Mme Renaud, intervenante sociale de métier, répond à l’appel des parents endeuillés 24 heures sur 24, sept jours sur sept. Quitte à mettre son travail à temps plein, son sommeil ou ses temps de repos en veilleuse. « L’été dernier, pendant ma semaine de vacances, je suis descendue cinq fois à Québec, à une heure de demie de route. C’est un choix que je fais. »

« La photo a mis un baume sur une blessure qui est traumatisante, et m’a permis d’entamer mon deuil. Ça humanise l’enfant que tu as porté, c’est plein d’amour. »

— Martine Vézina, qui a perdu son enfant après sept mois de grossesse

Désormais, de nombreux hôpitaux du Québec incluent l’offre de photographie dans le protocole du deuil périnatal. Au CHU de Québec, sur 81 personnes ou couples à qui le service de la fondation J’allume une étoile a été proposé, 80 ont répondu par l’affirmative, dit Mme Renaud, qui salue le travail d’éducation du personnel hospitalier. « Les infirmières ont déjà établi un lien de confiance et elles insistent auprès des parents, explique-t-elle. Parce qu’au pire, il est possible d’effacer les photos plus tard, mais l’occasion, elle, ne se représentera pas. »

À jamais, les familles conservent un souvenir tangible, un visage en noir et blanc, un corps en chair et en os à pleurer et à montrer à leurs proches. « Une maman m’a déjà dit qu’elle disait à sa famille et à ses amis : “Avant, vous saviez pourquoi je pleurais. Maintenant, vous savez pour qui” », raconte Manon Allard, photographe de Victoriaville et cofondatrice de Portraits d’étincelles, qui regroupe maintenant quelque 150 bénévoles prêts à mettre leur talent d’esthètes ou de gestion au service de parents en souffrance.

Les photos et retouches professionnelles de la fondation Portraits d’étincelles sont proposées systématiquement par les infirmières dans une quarantaine d’hôpitaux du Québec, mais les services sont offerts à tous les parents, peu importe leur localisation. L’organisme J’allume une étoile, de la même manière, ne refuse aucune demande.

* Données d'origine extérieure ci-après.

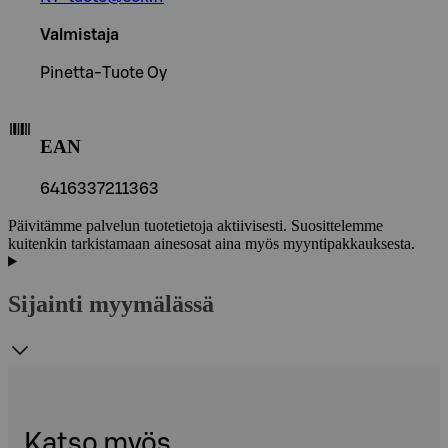
Valmistaja
Pinetta-Tuote Oy
EAN
6416337211363
Päivitämme palvelun tuotetietoja aktiivisesti. Suosittelemme
kuitenkin tarkistamaan ainesosat aina myös myyntipakkauksesta.
Sijainti myymälässä
Katso myös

Peu importe pour quel organisme ils travaillent, les bénévoles en contact avec les patients sont soumis à une enquête de sécurité et formés par un thérapeute spécialisé en deuil prénatal. La démarche porte aussi un imprimatur judiciaire.

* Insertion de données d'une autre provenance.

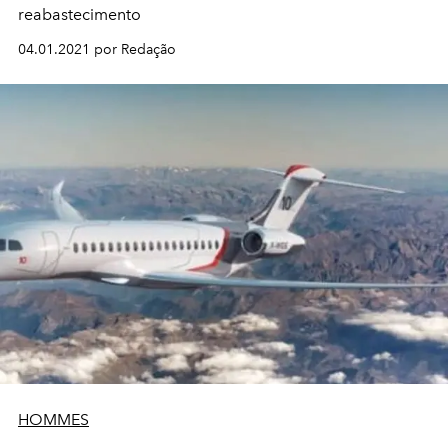
reabastecimento
04.01.2021 por Redação
HOMMES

Pour évacuer toute morbidité, les photographes et retoucheurs privilégient des positions, des lumières et des vêtements avantageux. En ce sens, des couseuses et des tricoteuses bénévoles de J’allume une étoile préparent de jolis pyjamas miniatures à partir de vêtements légués à l’organisme.

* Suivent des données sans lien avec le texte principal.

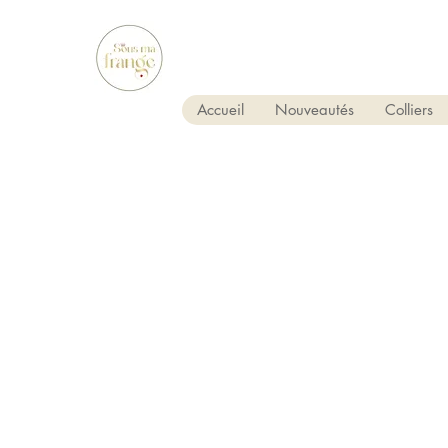
Accueil
Nouveautés
Colliers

« Les photos iPhone ne rendent pas justice à la beauté du bébé. On veut redonner de la dignité aux parents », note Martine Gendron, photographe bénévole de Drummondville qui a aussi contribué à mettre sur pied Portraits d’étincelles.

Partout au Québec

En plus de la photographie, les deux fondations se font un point d’honneur de sensibiliser la population à la perte d’un fœtus ou d’un bébé naissant. « Un deuil à part entière, assure Guylaine Renaud. À ceux qui disent : ”Tu ne l’as jamais vraiment connu”, je réponds : ”Est-ce que ça te ferait moins de peine de perdre ton petit gars de 2 ans plutôt que ta fille de 10 ans ?" Non, alors le deuil n’a pas rapport avec la durée de vie, mais avec le rêve que tu t’es construit. » Signe que les mentalités changent, poursuit-elle, des séries québécoises comme O’ et L’échappée introduisent le deuil périnatal dans leur trame narrative.

Lorsque Martine Vézina et son conjoint se collent devant le petit écran, leur minuscule François en noir et blanc veille sur eux, son portrait bien en évidence sur le meuble de la télévision. « C’est le souvenir le plus précieux que nous puissions avoir. La photo est tellement belle. François fait partie de notre famille, et on n’a pas envie de le cacher. »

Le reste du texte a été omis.